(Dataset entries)
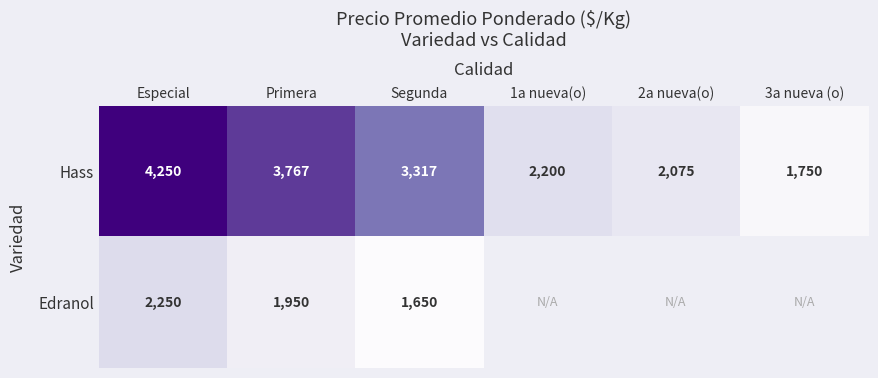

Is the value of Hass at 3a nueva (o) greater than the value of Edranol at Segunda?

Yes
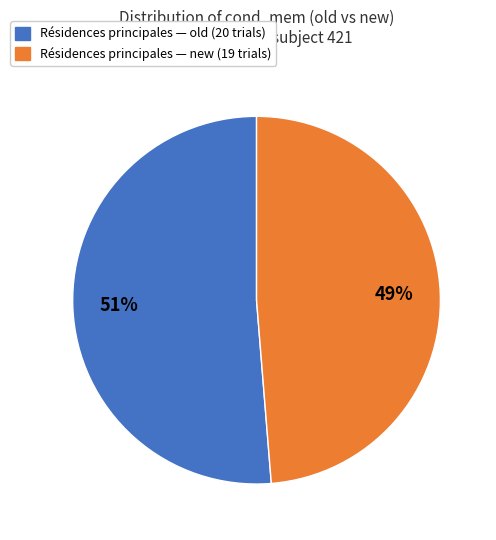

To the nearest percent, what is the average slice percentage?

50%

*Exercise*.
Lay out the data above as a JSON list of strings with one string per line, leaving out blank lines and the lines that stand in for pictures.

*Solution*.
[
  "Is the value of Hass at 3a nueva (o) greater than the value of Edranol at Segunda?",
  "Yes",
  "To the nearest percent, what is the average slice percentage?",
  "50%"
]